I'm not actually finished reading this but I might as well write my review because I'm not sure when, if ever, I will finish this book. Not to say it is bad, it's just...intelligent and really written in an american language that I was not around for, so it is hard for me to follow the thinking. Allen Tate was brilliant, let me just say. A very schooled boy from the south that watched his country collapse after the civil war and felt so collapsed himself that he wrote, profoundly. And those words should be read by all of us. We should remember the greif of our country, we should hold to it like our own rich history. Americans today are so NOW, so caught up in what is happening now that we lose pieces of our heritage with each generation. I am determined to remember what I was not there for, to remember for my ancestor's sake, to know better who I am and what pieces our society gingerly together.
This is a book that avid readers, poets, and historians should all have on their shelf.

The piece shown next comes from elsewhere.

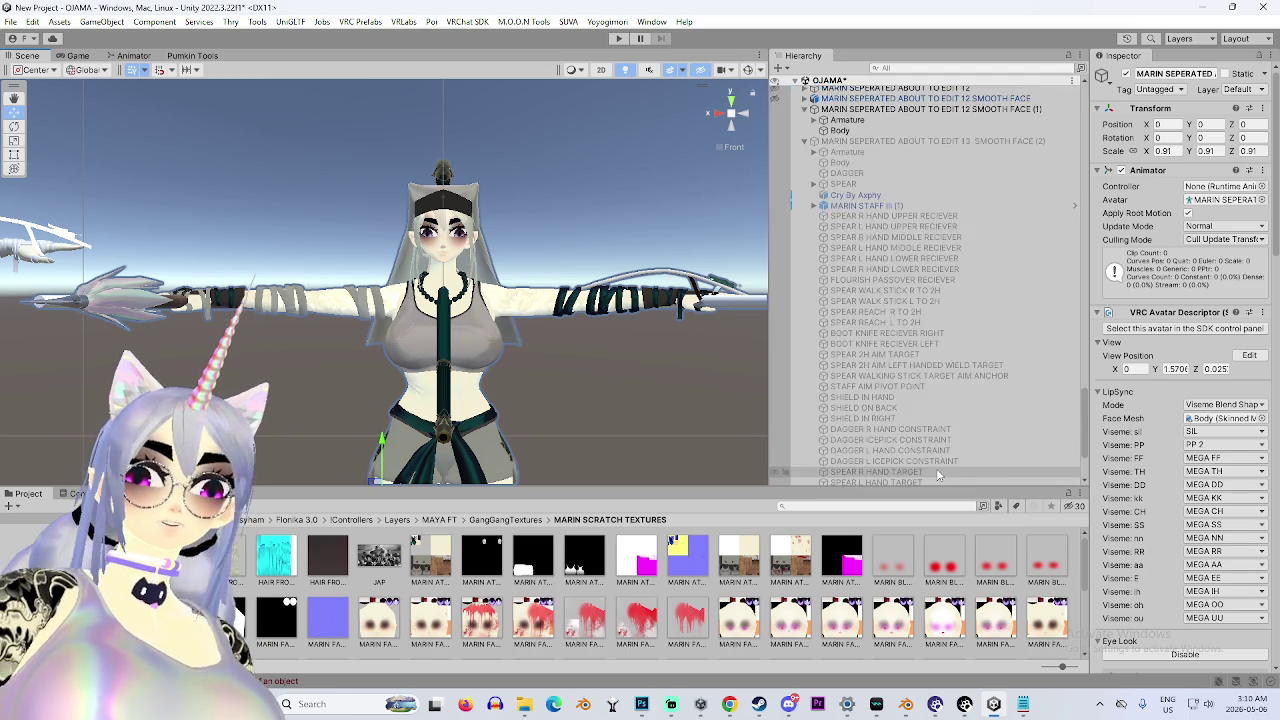
scroll(up, 3)
scroll(up, 3)
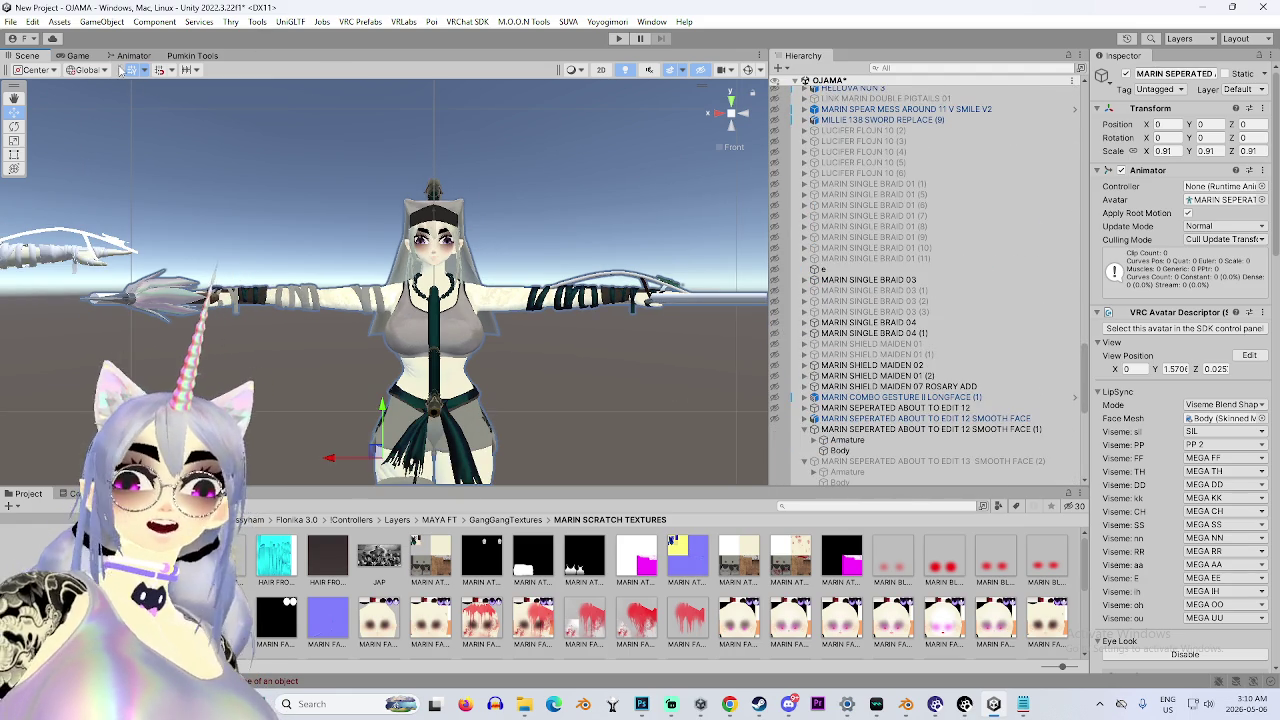
scroll(up, 3)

Reading this is like finding an old mortise key while digging in your garden.

jlw

The Mysterious Affair at Styles by Agatha Christie



This book I picked up at one of those tables just by the checkout. You know, the "gotta get rid of it, now it's cheap" pile. But it was an Agatha Christie and how can you go wrong with her? So I paid like four bucks for this little masterpiece and enjoyed every night of reading it. It was fun and clever and I haven't cracked an Agatha Christie case yet before learning the end. Go ahead, try for yourself!